(Beginning of DOCUMENT EXTRACT)

My youngest son and I are starting tomorrow on our 1977 Colnago Super resto.

I drove to Madison to pick her up today, and she's gorgeous.

The Super is the same color as yours, so if you need pics for reference just let me know.

I'm watching this thread like a hawk.


----------



## BLUE BOY (May 19, 2005)

american psycho said:


> View attachment 240963
> 
> 
> View attachment 240964
> ...


That RD appears to be in excellent condition,except for some dirt , and is very rare and
therefore valuble to collectors. The whole bike is a great find but the RD is the crown jewel
of that package.


----------



## american psycho (Jul 21, 2005)

wife & kids at the grandparents for the week, built up the ghetto paint-booth, and getting ready to spray.

Ghetto ventilation
View attachment 250831


PVC Frame with tarp bottom
View attachment 250832


Master craftsmanship on the joints.
View attachment 250833


All together now, fan is on and the vacuum is bending the PVC frame.
View attachment 250834


There's a 1976 Mexico in there, about to get hit with Subaru Metallic Silver 39D (have to spray the car some for sale, optimizing resources...)
View attachment 250835


----------



## paredown (Oct 18, 2006)

Field ready--as my friend the Major used to say... (able to improvise in the field).

That's a great simple solution for a paint booth.


----------



## american psycho (Jul 21, 2005)

*Fork after first 2 coats*

Going to do 2 more, sand it smooth, lay down a couple more, sand, then clear coat.

Getting a bit of orange-peel, glad I started with the fork to get the paint dialed in.

I'm liking the results - it''s nice to have a proper gun & compressor, but I see how metallic paint brings out all the imperfections. Good thing I'm anal retentive.

View attachment 250836


----------



## american psycho (Jul 21, 2005)

(End of DOCUMENT EXTRACT)

**CHECK YOUR UNDERSTANDING:**
**A.** In the bike restoration thread, what paint is the 1976 Mexico about to be sprayed with?
**B.** Rewrite the part of the bike restoration thread that begins at the words "I drove to Madison" and stops after "like a hawk.", putting "beautiful" in place of "gorgeous".

(Beginning of INPUT DATA)

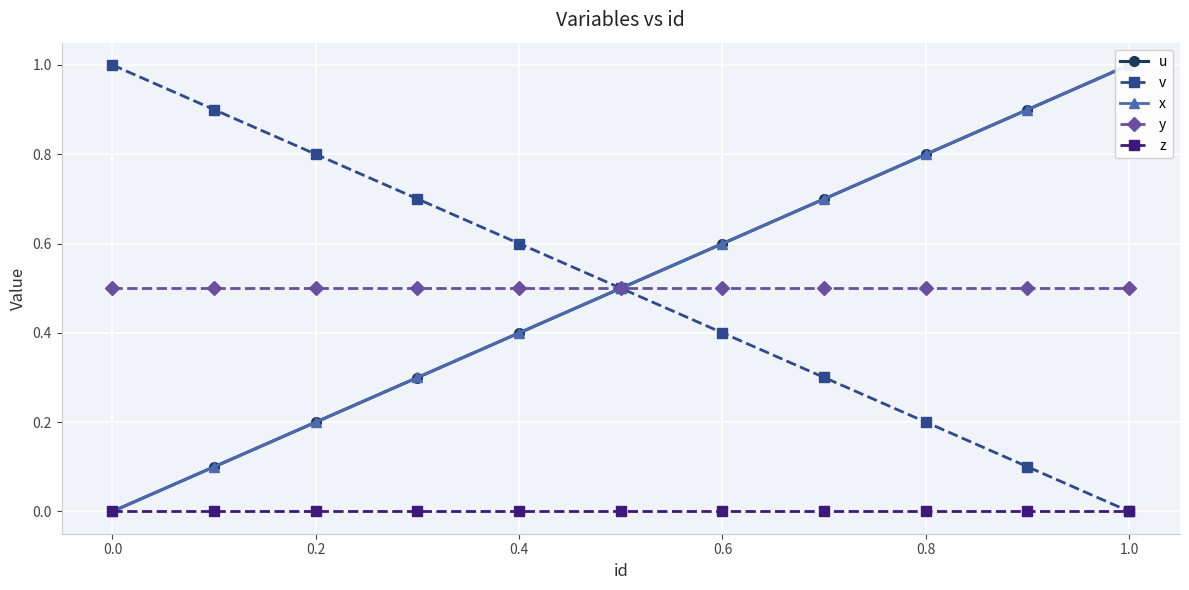

True or false: y has a value of 0.3 at 0.4.

False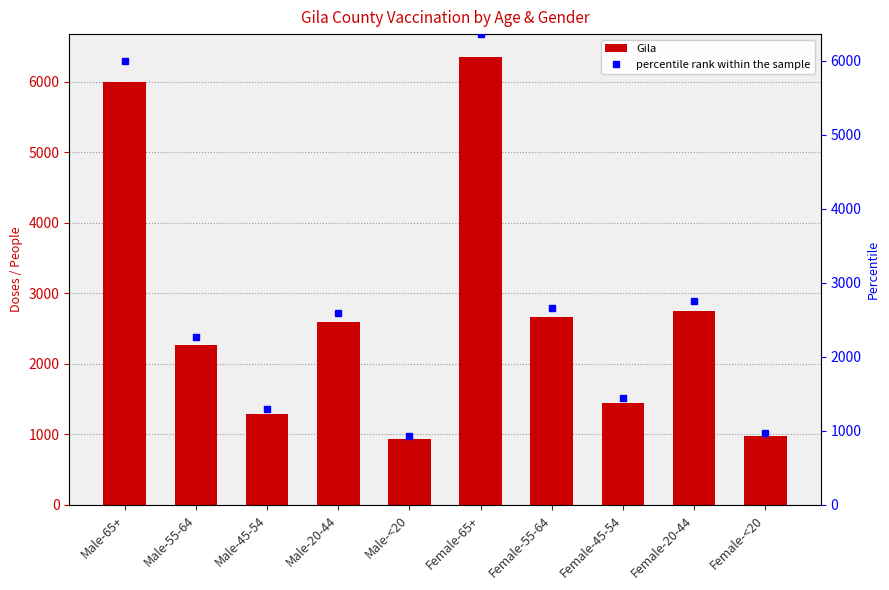

What is the label of the 4th bar from the left?

Male-20-44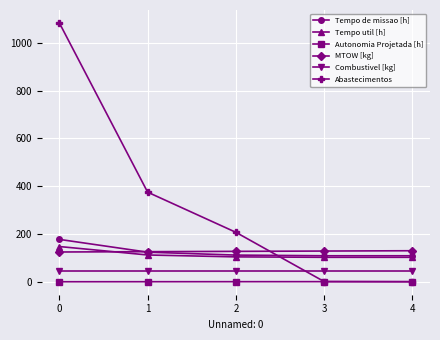

Read the MTOW [kg] value at 3.

128.6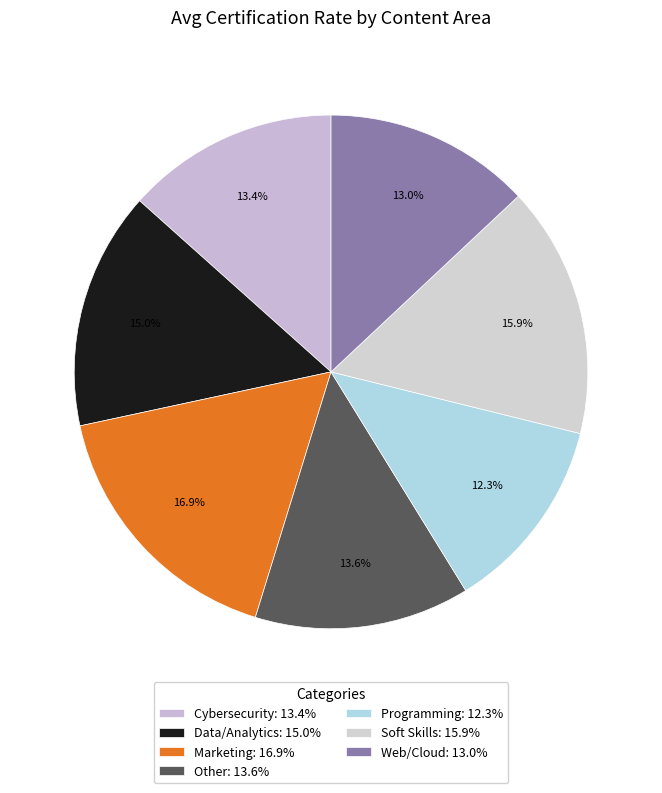

To the nearest percent, what is the difference between the Programming and Other slice percentages?

1%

(End of INPUT DATA)

**TASK ANSWERS:**
**A.** Subaru Metallic Silver 39D.

**B.**
I drove to Madison to pick her up today, and she's beautiful.

The Super is the same color as yours, so if you need pics for reference just let me know.

I'm watching this thread like a hawk.